I’ve been playing regularly with a mando/banjo player. In the new year we might try to pick up a fiddle and a guitar, and see how tight we can play. But everyone is so busy…
Believe me - I have no problem getting peoples’ attention. When we are all acoustic, NO ONE can project like the bass. And if they STILL won’t listen, I can always start slapping! :eek:
Isn’t that almost the worst part, and the saving grace to playing live? If it’s not recorded, and if everyone hit the changes right, as long as the beat wasn’t broken, everything else seems forgiven.
In my case, my new band played its first show last weekend. I know that the singer played the wrong intro to song #4 on the set list, and we all flubbed the breakdown on song #6. Even though my own wife wouldn’t have noticed the mistakes in the show: you feel all nervous and shaky while setting up, and playing the set goes by like a lightning bolt. When you’re done, you’re picking apart the show, wondering what vacations might be noticed, while folks you don’t know are coming by and complimenting you on the show. It’s all kind of surreal.

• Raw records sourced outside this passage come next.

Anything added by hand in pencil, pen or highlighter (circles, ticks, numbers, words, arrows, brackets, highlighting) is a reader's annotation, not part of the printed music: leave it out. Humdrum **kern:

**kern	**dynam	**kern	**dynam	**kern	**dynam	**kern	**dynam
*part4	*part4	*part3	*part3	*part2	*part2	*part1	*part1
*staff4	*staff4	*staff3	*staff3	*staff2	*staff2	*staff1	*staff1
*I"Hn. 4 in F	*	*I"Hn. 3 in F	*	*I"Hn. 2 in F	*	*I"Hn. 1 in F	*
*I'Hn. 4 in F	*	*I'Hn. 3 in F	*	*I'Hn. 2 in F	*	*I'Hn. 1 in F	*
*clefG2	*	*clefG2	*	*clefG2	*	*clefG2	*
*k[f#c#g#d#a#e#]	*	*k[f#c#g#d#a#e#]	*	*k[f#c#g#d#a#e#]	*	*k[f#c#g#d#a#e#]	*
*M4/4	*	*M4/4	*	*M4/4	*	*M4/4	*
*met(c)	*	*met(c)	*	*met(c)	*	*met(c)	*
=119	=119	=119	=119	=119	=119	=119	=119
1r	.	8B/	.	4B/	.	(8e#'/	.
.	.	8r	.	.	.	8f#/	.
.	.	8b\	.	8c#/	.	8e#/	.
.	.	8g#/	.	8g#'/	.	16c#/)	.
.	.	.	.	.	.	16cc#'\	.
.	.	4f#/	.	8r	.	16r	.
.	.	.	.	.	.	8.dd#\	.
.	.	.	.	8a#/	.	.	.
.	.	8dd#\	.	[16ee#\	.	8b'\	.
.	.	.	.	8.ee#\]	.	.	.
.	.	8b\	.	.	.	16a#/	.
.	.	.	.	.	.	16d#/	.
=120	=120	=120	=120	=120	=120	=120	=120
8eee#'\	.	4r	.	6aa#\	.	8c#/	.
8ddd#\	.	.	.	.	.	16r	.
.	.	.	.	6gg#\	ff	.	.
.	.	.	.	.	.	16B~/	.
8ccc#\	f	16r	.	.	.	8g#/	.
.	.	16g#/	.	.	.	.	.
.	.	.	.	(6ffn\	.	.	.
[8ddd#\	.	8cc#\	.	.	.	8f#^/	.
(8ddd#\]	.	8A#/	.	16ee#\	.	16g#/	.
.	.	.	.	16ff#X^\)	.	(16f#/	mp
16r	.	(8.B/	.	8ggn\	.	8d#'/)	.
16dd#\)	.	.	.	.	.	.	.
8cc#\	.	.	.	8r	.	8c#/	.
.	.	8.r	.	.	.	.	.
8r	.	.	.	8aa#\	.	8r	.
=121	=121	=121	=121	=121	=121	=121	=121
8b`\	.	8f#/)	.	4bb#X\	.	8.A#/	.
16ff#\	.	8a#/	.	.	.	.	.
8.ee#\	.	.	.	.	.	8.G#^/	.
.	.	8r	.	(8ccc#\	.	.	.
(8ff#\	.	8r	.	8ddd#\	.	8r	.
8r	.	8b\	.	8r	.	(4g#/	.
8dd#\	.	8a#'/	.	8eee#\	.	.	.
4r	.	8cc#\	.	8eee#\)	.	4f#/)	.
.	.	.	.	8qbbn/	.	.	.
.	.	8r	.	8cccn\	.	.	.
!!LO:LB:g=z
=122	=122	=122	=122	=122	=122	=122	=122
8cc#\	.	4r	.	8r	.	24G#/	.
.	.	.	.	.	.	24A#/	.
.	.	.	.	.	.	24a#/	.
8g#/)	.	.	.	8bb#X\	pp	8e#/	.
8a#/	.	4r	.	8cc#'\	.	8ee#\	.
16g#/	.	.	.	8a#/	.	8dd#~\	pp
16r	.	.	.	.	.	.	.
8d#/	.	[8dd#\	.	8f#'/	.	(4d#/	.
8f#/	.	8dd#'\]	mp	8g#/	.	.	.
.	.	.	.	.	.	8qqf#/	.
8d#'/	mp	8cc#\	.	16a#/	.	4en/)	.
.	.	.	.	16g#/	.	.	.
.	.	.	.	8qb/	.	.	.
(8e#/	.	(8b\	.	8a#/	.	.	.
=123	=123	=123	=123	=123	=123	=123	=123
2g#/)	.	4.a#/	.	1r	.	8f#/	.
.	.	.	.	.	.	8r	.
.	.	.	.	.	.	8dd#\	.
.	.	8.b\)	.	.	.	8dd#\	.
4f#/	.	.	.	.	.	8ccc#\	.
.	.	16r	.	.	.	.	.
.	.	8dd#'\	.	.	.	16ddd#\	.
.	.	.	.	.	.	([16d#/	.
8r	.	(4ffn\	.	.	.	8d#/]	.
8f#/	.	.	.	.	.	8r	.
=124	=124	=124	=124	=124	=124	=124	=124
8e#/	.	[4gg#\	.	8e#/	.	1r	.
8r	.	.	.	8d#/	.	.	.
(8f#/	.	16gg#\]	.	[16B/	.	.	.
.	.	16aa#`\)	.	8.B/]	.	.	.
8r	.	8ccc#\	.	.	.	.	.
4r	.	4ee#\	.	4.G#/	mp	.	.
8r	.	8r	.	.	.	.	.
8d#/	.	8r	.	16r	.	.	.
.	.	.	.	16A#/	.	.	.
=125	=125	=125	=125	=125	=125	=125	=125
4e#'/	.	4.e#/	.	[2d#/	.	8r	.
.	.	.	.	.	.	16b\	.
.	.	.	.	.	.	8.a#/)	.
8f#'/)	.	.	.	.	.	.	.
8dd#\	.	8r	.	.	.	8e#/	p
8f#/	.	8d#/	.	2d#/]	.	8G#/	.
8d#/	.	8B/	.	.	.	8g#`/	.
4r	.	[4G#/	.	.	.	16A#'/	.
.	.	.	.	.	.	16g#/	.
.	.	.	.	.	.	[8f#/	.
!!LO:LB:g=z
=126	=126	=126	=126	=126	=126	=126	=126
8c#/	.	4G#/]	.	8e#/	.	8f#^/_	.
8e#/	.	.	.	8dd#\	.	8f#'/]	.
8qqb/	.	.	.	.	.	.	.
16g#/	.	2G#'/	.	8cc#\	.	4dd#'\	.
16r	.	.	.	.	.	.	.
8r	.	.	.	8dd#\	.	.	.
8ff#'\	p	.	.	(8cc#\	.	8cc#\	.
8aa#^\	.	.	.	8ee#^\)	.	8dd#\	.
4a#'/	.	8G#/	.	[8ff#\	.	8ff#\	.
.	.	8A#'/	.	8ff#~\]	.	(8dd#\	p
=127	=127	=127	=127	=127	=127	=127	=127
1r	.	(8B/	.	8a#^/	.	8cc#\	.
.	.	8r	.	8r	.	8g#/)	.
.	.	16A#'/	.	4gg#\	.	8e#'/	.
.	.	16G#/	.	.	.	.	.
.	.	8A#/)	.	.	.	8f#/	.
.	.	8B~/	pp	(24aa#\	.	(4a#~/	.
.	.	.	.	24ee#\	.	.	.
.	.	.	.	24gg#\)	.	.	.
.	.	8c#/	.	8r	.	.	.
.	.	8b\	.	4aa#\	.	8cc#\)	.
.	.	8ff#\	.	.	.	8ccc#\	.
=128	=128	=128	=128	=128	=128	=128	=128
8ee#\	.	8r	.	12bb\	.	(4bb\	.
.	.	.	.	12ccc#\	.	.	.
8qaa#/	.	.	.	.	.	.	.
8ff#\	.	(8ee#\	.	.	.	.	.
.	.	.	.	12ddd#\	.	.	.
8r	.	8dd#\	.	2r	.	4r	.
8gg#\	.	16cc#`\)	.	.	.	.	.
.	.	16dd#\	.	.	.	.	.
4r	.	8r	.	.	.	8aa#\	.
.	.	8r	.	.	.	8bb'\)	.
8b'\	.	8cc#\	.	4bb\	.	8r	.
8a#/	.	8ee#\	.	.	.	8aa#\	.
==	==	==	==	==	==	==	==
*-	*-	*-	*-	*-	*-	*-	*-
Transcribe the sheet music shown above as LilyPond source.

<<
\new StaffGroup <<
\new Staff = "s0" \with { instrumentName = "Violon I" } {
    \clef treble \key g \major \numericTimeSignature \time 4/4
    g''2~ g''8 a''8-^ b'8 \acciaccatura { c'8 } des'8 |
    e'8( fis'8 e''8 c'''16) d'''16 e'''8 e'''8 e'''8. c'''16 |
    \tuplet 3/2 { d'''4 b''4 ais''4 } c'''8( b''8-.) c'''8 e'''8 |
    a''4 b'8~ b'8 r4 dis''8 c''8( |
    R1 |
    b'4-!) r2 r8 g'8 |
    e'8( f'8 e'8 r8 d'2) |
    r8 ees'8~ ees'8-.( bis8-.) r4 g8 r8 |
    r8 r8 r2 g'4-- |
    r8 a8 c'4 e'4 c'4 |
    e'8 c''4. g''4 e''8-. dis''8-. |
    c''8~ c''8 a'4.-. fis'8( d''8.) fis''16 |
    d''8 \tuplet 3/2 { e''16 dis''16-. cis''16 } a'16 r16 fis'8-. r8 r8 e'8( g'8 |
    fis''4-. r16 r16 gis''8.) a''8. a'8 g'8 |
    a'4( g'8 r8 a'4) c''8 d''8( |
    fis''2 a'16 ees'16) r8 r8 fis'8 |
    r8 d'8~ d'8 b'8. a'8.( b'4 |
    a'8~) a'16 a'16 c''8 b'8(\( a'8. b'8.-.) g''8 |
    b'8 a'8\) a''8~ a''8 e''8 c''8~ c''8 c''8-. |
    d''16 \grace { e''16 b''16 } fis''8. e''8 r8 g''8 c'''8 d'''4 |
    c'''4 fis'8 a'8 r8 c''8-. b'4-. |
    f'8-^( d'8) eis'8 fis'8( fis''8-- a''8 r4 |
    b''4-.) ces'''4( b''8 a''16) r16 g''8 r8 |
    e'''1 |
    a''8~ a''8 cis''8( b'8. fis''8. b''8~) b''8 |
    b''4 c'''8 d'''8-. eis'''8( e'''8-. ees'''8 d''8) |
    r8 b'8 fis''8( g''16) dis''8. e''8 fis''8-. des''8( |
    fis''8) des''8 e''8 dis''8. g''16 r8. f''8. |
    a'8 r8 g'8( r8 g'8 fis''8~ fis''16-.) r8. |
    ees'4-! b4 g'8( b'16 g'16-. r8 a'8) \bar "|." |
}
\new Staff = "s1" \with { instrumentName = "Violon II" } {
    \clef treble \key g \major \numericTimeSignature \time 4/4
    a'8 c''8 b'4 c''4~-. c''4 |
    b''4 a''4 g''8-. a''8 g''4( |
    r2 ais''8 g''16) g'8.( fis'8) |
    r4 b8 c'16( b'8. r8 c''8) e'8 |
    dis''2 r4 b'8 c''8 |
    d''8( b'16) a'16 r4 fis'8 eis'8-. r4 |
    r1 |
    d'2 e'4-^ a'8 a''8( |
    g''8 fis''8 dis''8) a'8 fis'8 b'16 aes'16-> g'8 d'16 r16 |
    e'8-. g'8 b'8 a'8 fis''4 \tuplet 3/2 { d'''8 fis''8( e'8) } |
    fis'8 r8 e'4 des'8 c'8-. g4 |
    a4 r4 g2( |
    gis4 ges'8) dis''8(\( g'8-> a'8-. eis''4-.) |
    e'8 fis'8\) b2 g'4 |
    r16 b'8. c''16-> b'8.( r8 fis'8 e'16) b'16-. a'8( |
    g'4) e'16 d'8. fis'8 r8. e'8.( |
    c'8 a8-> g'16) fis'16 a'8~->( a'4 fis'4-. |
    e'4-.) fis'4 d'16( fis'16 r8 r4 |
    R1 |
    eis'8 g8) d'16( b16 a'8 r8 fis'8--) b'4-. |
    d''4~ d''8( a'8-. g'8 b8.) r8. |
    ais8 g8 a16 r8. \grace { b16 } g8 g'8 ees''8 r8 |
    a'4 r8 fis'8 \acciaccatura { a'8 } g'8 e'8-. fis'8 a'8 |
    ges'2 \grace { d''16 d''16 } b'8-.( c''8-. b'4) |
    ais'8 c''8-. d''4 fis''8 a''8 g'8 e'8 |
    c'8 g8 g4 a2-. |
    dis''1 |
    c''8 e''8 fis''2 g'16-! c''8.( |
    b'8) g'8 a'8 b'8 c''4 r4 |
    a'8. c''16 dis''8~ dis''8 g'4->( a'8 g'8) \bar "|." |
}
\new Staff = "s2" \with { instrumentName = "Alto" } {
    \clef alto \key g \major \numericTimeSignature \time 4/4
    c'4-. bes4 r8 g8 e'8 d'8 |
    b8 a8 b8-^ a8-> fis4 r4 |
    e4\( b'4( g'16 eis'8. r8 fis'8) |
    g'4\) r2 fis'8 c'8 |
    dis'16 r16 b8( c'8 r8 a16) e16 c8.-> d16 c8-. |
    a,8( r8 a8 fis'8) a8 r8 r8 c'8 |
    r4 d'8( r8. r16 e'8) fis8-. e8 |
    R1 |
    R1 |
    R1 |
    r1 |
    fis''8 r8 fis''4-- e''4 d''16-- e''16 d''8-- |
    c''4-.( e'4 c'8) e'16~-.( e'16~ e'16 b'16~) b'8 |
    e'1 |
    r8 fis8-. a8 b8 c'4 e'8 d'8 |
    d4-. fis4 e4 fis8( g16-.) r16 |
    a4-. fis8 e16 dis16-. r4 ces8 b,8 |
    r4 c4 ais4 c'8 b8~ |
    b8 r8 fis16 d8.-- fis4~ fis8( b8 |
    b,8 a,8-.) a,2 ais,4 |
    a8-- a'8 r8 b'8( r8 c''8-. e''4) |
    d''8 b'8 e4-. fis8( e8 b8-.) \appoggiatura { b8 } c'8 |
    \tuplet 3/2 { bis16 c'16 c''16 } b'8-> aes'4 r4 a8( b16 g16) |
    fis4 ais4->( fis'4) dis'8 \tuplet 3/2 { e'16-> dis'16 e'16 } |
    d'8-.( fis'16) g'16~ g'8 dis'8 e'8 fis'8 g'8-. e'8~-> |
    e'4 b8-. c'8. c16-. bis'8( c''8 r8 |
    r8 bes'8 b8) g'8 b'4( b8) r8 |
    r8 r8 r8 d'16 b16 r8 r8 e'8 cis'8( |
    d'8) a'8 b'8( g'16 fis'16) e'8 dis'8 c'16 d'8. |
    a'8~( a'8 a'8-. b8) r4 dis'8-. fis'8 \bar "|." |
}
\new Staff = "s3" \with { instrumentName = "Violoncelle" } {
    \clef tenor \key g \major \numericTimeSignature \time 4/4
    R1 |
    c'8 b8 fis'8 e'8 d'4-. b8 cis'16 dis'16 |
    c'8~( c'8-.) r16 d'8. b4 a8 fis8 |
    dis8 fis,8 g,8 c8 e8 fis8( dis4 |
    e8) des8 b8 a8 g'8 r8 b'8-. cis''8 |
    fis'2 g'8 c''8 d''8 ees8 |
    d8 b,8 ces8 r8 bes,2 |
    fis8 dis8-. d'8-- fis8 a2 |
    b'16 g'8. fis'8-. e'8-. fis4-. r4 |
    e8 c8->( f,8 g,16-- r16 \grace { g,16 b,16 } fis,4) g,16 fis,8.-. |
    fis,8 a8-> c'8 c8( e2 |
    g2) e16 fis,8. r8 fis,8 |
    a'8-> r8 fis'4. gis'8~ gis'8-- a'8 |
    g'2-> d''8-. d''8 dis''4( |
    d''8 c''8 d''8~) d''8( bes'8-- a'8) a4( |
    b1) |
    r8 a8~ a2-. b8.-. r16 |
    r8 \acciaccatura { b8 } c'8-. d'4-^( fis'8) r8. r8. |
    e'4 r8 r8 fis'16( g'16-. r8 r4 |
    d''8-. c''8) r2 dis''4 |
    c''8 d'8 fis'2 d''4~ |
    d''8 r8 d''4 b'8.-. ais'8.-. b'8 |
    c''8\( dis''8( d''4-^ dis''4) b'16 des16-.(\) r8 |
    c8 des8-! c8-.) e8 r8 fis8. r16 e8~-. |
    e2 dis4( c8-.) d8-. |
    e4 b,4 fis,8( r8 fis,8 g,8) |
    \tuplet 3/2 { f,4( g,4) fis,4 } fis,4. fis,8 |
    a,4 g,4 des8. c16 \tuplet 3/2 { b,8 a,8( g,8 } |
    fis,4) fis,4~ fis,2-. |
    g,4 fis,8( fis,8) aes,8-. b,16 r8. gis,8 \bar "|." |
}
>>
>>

Yeah, a lot of tunes are in G, but probably no more than 1/3 of them. Fiddles tend to like playing in A and D. They generally hate C, but a lot of folk like to sing in C. Friggin guitarists just capo to wherever they want. And the damned banjo is out of tune no matter what key you are trying to play in! I’d probably say 2/5 G, and 1/5 each D, A, C.
Basically, we play in whatever key the person calling the tune wants to sing it or play it in. If you are playing a fiddle tune, you want it to be in a key the fiddle wants to play it in. There are a relatively few in E, even fewer in B flat. Not too many in F. One mando worked out the uptempo Ricky Skaggs intro to Walls of Time in B, so that’s where we play it. I think that’s the only one we do in B.
Me, I’ve got a vocal range of about 1/2 an octave. So when I call a song I want to sing, I call whatever key will be least likely to make peoples’ ears bleed.
You talk about the beat not being broken scabpicker - I’ve often heard it said in BG bass that WHAT you play is WAY less important that WHEN you play it…
But I got an acoustic bass (one of these) as an early Christmas present, and in these few weeks it has brought me great joy.
My wife is a skilled pianist and has always provided the music for the church services, but I have never been able to accompany her, as the combination of guitar + piano is not as easy to execute without stepping on each other.
Now, for the first time in 25 years, my wife and I can play together for the entire service. I had several people approach me after the service each week and tell me how happy they were to see us playing together.